Virginの新しいビジネスモデル
音楽ファイルのファイルシェアリングは,音楽産業にとっては非常に頭の痛い問題の一つだ。P2Pサイトを含め,フリーのサイトでファイルがシェアされてしまうと,課金のしようがなくなってしまう。だから,神経を尖らせることになる。
ヴァージンは,ヴァージンのブロードバンド利用者に対し,月額の固定料金を支払えば,いくらでも自由にダウンロードできるというサービスの提供を始めたようだ。このような月額固定料金というモデルは,それ自体としては目新しいビジネスモデルであるとは言えない。しかし,音楽産業がそれを採用したということに注目すべきだろう。
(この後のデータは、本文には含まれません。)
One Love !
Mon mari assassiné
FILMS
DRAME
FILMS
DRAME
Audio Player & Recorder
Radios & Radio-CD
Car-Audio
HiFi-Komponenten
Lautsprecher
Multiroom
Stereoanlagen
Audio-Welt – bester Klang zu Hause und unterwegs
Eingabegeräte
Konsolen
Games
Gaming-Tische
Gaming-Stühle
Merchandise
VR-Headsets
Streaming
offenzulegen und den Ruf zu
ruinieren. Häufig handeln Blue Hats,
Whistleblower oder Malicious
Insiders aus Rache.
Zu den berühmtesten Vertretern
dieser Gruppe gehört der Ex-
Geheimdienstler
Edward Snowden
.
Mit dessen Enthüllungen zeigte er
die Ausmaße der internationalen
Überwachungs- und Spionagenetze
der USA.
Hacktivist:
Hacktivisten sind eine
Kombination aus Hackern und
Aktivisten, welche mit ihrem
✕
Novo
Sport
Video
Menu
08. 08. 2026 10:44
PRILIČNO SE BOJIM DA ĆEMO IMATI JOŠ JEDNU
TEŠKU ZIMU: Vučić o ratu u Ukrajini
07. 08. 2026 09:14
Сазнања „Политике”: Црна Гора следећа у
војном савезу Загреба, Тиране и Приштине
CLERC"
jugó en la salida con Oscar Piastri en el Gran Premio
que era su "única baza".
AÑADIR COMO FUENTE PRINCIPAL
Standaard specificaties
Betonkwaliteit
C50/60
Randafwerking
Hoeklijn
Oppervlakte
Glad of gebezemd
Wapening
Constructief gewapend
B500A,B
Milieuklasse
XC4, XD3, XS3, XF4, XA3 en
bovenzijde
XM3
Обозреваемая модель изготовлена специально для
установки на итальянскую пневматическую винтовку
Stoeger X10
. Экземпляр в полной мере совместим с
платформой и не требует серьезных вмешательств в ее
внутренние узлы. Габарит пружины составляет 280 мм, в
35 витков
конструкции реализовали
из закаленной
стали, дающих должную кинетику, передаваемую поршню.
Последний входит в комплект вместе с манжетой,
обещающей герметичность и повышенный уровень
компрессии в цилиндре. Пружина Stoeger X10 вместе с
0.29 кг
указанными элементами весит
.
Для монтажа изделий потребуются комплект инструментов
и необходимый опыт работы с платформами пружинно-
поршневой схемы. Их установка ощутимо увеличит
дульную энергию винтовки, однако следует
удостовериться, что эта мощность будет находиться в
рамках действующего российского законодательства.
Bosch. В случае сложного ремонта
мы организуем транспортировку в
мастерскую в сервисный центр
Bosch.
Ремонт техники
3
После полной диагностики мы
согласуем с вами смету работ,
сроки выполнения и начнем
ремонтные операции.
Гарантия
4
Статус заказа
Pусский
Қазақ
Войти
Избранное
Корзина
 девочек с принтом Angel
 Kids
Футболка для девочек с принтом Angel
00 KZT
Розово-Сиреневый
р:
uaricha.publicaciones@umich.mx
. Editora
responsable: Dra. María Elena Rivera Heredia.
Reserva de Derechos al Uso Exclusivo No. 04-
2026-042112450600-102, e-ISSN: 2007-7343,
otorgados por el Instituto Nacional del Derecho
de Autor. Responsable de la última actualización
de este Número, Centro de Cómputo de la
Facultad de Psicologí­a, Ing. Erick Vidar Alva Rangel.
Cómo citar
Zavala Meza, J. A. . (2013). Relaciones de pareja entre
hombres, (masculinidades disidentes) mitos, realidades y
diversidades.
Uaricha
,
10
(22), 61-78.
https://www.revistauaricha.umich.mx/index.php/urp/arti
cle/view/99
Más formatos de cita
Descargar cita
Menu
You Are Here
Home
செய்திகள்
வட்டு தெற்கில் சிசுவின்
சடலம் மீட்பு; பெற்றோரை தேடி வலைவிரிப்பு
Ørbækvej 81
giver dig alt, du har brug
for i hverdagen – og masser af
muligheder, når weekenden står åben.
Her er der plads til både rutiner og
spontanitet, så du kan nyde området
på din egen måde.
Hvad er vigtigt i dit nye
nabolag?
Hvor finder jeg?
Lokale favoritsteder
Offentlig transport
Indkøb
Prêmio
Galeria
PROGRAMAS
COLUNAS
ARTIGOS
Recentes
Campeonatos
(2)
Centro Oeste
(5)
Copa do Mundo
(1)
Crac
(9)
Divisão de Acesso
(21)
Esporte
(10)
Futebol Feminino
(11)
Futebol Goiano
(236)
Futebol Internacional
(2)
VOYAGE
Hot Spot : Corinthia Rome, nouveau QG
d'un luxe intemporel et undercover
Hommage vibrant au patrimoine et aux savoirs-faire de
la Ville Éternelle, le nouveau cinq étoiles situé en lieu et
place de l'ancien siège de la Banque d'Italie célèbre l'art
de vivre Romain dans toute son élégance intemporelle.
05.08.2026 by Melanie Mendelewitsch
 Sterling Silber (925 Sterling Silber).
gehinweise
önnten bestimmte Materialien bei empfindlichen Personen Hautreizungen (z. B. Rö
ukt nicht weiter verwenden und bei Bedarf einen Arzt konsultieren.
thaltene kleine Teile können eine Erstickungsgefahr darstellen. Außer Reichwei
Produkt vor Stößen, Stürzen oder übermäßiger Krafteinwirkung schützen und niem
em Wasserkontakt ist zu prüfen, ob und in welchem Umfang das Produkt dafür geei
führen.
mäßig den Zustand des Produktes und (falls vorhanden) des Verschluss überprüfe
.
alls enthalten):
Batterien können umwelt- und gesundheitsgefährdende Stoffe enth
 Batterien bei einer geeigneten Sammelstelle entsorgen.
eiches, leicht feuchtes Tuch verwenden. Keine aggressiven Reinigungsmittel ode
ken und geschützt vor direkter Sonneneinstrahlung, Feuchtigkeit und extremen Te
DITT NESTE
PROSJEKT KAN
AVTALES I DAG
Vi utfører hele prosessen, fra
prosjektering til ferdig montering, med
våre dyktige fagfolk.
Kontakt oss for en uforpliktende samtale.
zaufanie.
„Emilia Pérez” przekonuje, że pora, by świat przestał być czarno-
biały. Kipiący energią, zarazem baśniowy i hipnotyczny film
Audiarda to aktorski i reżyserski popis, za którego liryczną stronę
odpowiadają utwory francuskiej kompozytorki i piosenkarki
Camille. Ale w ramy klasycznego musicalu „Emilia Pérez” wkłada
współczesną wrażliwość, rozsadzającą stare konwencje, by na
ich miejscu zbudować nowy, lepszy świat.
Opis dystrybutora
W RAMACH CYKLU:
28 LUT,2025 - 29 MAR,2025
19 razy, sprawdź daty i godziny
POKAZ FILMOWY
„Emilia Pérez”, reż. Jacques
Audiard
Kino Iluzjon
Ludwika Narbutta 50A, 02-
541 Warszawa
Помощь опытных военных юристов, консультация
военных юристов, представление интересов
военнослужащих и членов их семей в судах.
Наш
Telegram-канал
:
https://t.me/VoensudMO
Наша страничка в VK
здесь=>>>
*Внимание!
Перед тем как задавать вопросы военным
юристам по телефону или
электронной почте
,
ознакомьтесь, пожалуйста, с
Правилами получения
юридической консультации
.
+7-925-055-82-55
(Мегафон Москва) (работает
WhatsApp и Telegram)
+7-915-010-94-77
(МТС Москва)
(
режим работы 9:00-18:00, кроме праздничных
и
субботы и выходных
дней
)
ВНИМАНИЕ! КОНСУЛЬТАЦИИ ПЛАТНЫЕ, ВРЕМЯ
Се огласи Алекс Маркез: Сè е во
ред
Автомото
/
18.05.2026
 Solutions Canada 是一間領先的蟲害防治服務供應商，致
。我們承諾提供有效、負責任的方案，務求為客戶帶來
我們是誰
Anti-piracy music deal for Virgin
BBC: 15 June 2009
http://news.bbc.co.uk/2/hi/technology/8100394.stm
ちなみに,様々な文書を読んでいると,ファイルシェアによって失われたと推定される逸失利益の額について,かなり過大な推計をしているものが多いように思う。それでなくても,音楽や映画などのコンテンツそのものに対する需要が基本的に激減しており,市場全体が急激に規模縮小しているはずなので,推計の基礎が間違っているのだ。最も愚かなものでは,音楽の愛好家が24時間音楽を聴取し続けることを前提にしても成立しそうにない数値をあげているものがあった。そんなことは絶対にあり得ない。全人口の中のせいぜい数パーセントの人が一日1時間くらい聴取するということ,そして,普段は既に購入したCDやLPを聴取したりテレビやラジオの放送を聴取したりするのが一般的なので,新たにお金を払って購入するCDやDVDの数は最初からかなり少ないということを前提にするのであれば,そのような前提で推計された数字を信じても良い。